GIVEN DATA section start

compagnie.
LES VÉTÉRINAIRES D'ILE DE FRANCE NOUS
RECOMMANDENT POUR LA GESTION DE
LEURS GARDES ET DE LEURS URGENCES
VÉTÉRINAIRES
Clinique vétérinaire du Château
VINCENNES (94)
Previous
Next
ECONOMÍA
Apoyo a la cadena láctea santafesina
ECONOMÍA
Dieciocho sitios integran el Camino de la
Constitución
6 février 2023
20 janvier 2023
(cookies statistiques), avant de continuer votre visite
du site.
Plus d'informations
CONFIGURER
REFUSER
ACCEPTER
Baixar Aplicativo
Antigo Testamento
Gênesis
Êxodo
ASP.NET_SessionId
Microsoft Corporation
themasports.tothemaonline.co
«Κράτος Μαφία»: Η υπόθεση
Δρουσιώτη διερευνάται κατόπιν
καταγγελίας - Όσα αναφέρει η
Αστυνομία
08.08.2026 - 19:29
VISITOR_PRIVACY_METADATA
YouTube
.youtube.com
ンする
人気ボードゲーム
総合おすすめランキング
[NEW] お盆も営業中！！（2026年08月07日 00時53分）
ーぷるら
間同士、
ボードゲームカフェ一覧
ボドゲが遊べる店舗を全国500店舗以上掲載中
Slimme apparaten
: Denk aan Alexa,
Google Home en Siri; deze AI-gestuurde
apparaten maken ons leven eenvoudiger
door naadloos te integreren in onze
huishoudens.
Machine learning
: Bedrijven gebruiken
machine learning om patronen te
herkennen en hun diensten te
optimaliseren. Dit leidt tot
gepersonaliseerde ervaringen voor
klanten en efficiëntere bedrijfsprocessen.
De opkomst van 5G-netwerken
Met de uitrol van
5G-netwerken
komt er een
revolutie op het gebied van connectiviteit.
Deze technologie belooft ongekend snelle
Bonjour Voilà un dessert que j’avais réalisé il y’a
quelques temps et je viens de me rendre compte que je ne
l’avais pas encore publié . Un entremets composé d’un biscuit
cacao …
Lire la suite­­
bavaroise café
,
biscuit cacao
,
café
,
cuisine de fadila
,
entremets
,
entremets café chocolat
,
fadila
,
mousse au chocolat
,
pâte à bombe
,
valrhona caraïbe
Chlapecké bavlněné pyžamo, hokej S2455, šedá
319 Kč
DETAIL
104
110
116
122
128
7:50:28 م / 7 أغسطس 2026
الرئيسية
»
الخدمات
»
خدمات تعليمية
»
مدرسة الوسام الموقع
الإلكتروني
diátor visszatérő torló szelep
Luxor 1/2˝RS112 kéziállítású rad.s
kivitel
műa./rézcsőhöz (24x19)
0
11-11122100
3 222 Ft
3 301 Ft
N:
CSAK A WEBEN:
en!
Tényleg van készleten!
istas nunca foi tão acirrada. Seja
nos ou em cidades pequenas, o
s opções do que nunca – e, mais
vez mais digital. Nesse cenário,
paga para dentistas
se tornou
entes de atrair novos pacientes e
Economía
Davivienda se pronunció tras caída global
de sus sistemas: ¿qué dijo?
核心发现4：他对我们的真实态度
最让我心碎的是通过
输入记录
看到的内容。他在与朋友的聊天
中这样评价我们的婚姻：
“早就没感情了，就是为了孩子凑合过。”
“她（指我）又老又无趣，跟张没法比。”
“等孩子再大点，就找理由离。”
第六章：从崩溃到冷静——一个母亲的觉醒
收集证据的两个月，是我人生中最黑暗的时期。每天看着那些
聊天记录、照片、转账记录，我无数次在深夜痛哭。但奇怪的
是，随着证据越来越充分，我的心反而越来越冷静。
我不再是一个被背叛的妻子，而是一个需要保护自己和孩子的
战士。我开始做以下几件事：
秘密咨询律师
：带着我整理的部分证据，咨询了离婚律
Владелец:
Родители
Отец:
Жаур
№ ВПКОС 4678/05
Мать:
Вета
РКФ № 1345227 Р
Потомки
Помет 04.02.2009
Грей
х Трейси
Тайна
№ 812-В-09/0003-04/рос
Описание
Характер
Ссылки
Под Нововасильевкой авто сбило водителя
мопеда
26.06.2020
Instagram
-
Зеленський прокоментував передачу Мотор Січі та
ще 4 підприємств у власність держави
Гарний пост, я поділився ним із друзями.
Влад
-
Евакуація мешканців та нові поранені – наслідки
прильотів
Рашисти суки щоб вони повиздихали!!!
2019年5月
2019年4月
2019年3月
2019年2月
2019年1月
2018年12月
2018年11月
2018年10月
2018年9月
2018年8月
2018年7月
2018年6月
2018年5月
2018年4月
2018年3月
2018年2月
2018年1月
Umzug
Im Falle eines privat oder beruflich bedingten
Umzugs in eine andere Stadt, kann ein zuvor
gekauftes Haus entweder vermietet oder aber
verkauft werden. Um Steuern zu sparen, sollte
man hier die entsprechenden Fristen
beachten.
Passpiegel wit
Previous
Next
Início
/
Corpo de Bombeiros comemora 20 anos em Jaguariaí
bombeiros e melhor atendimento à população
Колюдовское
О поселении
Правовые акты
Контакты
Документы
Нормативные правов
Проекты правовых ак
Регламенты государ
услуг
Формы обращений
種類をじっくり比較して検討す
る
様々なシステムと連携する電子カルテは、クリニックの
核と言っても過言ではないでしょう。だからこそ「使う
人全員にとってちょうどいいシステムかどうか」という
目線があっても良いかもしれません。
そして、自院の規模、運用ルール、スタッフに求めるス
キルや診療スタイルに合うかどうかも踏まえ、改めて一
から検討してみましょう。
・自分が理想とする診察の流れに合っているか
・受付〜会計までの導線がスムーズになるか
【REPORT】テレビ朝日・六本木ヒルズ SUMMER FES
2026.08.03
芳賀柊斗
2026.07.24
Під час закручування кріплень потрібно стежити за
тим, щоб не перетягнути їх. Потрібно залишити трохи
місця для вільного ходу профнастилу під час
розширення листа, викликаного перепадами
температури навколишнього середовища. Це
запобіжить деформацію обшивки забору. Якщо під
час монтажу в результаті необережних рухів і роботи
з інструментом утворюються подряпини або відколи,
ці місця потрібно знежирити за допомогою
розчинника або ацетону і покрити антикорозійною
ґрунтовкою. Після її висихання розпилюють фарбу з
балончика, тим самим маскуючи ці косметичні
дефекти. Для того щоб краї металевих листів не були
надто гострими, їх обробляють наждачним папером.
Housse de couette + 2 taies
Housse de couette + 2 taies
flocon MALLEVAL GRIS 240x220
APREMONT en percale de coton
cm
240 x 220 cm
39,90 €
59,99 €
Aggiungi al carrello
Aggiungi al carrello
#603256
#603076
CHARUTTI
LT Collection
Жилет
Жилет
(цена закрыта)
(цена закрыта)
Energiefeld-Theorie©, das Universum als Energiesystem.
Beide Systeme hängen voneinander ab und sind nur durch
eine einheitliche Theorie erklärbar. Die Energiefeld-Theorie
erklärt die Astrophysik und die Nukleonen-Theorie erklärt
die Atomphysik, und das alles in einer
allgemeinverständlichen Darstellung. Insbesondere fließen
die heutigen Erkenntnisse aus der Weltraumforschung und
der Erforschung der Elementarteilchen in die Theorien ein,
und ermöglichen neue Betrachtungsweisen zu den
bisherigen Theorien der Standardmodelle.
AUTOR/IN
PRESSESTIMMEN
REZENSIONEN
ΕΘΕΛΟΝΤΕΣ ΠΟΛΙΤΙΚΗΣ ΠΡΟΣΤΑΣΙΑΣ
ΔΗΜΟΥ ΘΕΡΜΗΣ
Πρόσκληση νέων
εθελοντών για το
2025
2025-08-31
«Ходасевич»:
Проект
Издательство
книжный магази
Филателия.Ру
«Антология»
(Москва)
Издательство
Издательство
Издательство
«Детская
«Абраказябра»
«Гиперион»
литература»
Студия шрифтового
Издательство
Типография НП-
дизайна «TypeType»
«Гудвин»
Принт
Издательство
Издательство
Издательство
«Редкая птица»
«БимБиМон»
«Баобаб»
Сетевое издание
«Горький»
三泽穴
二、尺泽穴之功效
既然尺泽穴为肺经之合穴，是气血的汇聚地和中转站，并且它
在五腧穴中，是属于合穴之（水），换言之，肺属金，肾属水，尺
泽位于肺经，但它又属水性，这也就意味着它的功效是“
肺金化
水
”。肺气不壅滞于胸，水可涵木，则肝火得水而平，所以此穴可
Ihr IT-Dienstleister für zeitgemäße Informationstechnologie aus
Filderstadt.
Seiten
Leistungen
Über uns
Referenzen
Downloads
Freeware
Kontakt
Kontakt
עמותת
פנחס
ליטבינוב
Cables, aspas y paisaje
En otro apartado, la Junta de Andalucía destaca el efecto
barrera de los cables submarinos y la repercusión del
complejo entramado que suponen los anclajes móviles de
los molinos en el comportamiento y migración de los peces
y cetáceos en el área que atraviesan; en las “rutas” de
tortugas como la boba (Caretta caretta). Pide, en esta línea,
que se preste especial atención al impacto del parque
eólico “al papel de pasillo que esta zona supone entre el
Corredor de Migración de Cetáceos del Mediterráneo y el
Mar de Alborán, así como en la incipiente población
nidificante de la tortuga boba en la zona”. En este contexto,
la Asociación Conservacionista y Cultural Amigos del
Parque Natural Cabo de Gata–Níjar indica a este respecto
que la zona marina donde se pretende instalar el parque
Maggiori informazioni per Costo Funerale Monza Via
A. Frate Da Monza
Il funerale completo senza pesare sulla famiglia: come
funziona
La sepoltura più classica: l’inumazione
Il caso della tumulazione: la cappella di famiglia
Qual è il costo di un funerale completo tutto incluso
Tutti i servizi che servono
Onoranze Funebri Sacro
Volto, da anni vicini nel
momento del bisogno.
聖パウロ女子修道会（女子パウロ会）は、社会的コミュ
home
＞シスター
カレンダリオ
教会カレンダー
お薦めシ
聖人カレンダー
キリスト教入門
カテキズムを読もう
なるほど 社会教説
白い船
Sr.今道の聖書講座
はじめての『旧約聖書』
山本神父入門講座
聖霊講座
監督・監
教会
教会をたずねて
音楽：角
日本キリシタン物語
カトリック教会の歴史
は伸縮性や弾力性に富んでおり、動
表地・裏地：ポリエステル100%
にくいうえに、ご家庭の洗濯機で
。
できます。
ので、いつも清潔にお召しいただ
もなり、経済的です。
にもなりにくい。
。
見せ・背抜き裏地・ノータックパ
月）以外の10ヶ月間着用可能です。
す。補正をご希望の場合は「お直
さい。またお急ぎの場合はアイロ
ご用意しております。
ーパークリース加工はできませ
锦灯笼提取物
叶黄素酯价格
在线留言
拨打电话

GIVEN DATA section end

* [WHAT IS EXPECTED]:
An exact copy of the lines above, from the one containing "bombeiros e melhor atendimento à população" through the one containing "そして、自院の規模、運用ルール、スタッフに求めるス", is the whole of the answer.

* [RESPONSE BELOW]:
bombeiros e melhor atendimento à população
Колюдовское
О поселении
Правовые акты
Контакты
Документы
Нормативные правов
Проекты правовых ак
Регламенты государ
услуг
Формы обращений
種類をじっくり比較して検討す
る
様々なシステムと連携する電子カルテは、クリニックの
核と言っても過言ではないでしょう。だからこそ「使う
人全員にとってちょうどいいシステムかどうか」という
目線があっても良いかもしれません。
そして、自院の規模、運用ルール、スタッフに求めるス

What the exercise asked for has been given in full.